Any correction no matter what it comes from prong collar/flat collar/slip collar/stick/choke collar/your foot/ your hand/throwing your keys at the dog has the potential to cause a superstition.
That potential rises based on differences in a few different factors like novelty of the device used to punish or the environment you are in, intensity of stimulus, timing(bad timing obviously means higher chance of superstition), prior experience, whether or not you use an appropriate procedure that teaches a dog clearly, temperament of the dog and probably a few others I am blanking on at this moment.
The tool isn't the issue. It is always the trainer.
And lets say your dog does end up with a superstition of something in the environment because of an e collar correction. Just show him it isn't true. Dogs go through periods of confusion when you are teaching and especially when you use corrections. They get over it once they understand. If you don't leave them in that confused state and continue to teach until they understand.
That being said. Most SMS trainers are probably crap and don't even really know what I just typed above. You can find someone better that is cheaper or at a similar price. ****, even Ivan Balabanov's pet training courses are cheaper than SMS. Jason Davis is great too he's in Florida as well.
|02-22-2015 02:53 PM|
|erik||Thats because the shock collars cause a lot of environmental fears. Especially if they are being overused, the dog never really understands whats going on. This is why this franchises training model is so negative. Unfortunately at the surface they look great in their videos and demos. People are so distracted by their desire to get their dogs trained quick and easy, that they don't take the time to research, as well as see how this quick and easy can actually be more harmful in the long run.|
|01-20-2013 11:30 PM|
I also asked this and because of their heavy marketing it seems this question comes up every now and then. I came to the conclusion (as many others did) that Sit means sit is very very bad news. What they do is not dog training but a simple video game like routine. Their philosophy is that you need the remote collar on them at all time. Well, if that's the case I guess I can just give my dog a shock for everything I don't want it to do. And the more it does it, the harder I shock it. Pretty easy.
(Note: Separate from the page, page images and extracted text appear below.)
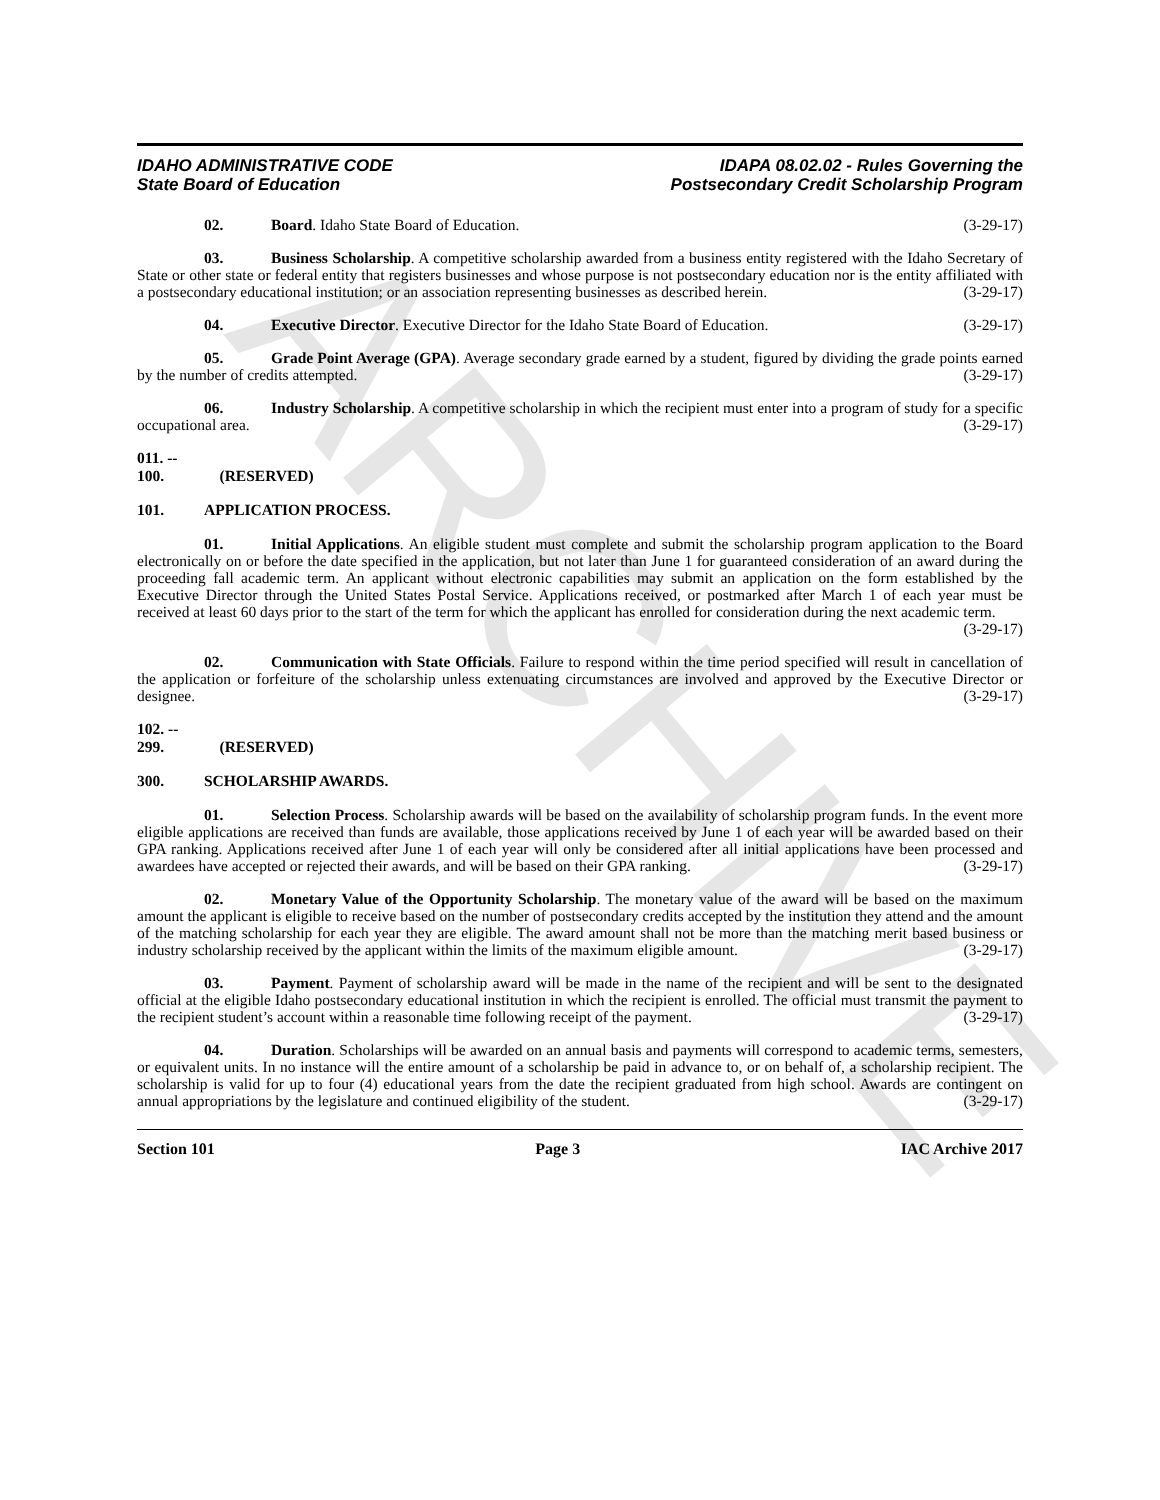ARCHIVE
IDAHO ADMINISTRATIVE CODE
State Board of Education
IDAPA 08.02.02 - Rules Governing the
Postsecondary Credit Scholarship Program
02. Board. Idaho State Board of Education. (3-29-17)
03. Business Scholarship. A competitive scholarship awarded from a business entity registered with the Idaho Secretary of State or other state or federal entity that registers businesses and whose purpose is not postsecondary education nor is the entity affiliated with a postsecondary educational institution; or an association representing businesses as described herein. (3-29-17)
04. Executive Director. Executive Director for the Idaho State Board of Education. (3-29-17)
05. Grade Point Average (GPA). Average secondary grade earned by a student, figured by dividing the grade points earned by the number of credits attempted. (3-29-17)
06. Industry Scholarship. A competitive scholarship in which the recipient must enter into a program of study for a specific occupational area. (3-29-17)
011. -- 100. (RESERVED)
101. APPLICATION PROCESS.
01. Initial Applications. An eligible student must complete and submit the scholarship program application to the Board electronically on or before the date specified in the application, but not later than June 1 for guaranteed consideration of an award during the proceeding fall academic term. An applicant without electronic capabilities may submit an application on the form established by the Executive Director through the United States Postal Service. Applications received, or postmarked after March 1 of each year must be received at least 60 days prior to the start of the term for which the applicant has enrolled for consideration during the next academic term.
(3-29-17)
02. Communication with State Officials. Failure to respond within the time period specified will result in cancellation of the application or forfeiture of the scholarship unless extenuating circumstances are involved and approved by the Executive Director or designee. (3-29-17)
102. -- 299. (RESERVED)
300. SCHOLARSHIP AWARDS.
01. Selection Process. Scholarship awards will be based on the availability of scholarship program funds. In the event more eligible applications are received than funds are available, those applications received by June 1 of each year will be awarded based on their GPA ranking. Applications received after June 1 of each year will only be considered after all initial applications have been processed and awardees have accepted or rejected their awards, and will be based on their GPA ranking. (3-29-17)
02. Monetary Value of the Opportunity Scholarship. The monetary value of the award will be based on the maximum amount the applicant is eligible to receive based on the number of postsecondary credits accepted by the institution they attend and the amount of the matching scholarship for each year they are eligible. The award amount shall not be more than the matching merit based business or industry scholarship received by the applicant within the limits of the maximum eligible amount. (3-29-17)
03. Payment. Payment of scholarship award will be made in the name of the recipient and will be sent to the designated official at the eligible Idaho postsecondary educational institution in which the recipient is enrolled. The official must transmit the payment to the recipient student’s account within a reasonable time following receipt of the payment. (3-29-17)
04. Duration. Scholarships will be awarded on an annual basis and payments will correspond to academic terms, semesters, or equivalent units. In no instance will the entire amount of a scholarship be paid in advance to, or on behalf of, a scholarship recipient. The scholarship is valid for up to four (4) educational years from the date the recipient graduated from high school. Awards are contingent on annual appropriations by the legislature and continued eligibility of the student. (3-29-17)
Section 101 Page 3 IAC Archive 2017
I saw it and was impressed at what was done in 10 minutes but it was too good to be true. They have no regard for address development of superstitious behavior, conditioning, etc. It's mostly remote collar work done wrong.
|01-16-2013 05:41 PM|
|Nickyb||Big money for not a whole lot. Save your money and invest in an advanced obedience class.|
|01-14-2013 08:02 PM|
Some older threads to check out:
|01-14-2013 07:58 PM|
Since your dog is more advanced (so doesn't fit in to the biggest criticisms I have heard/seen), can you sit in on a few classes, preferably at least one where they're working on issues like you want to fix in your dog? Any reputable trainer should allow potential clients to sit in on 1-3 classes to make sure the methods fit their needs. If they won't allow you to watch even one class, I'd personally take that as a huge red flag. Seeing the methods in action can give you a lot more information than online reviews can, especially for a franchise like this where individual quality may vary hugely.
Personally, I would still stay away because I feel that a method that incorporates an E-collar so early is not likely to attract people who train the way I want my dogs trained. But this is an area that is open to debate, so that's just my opinion.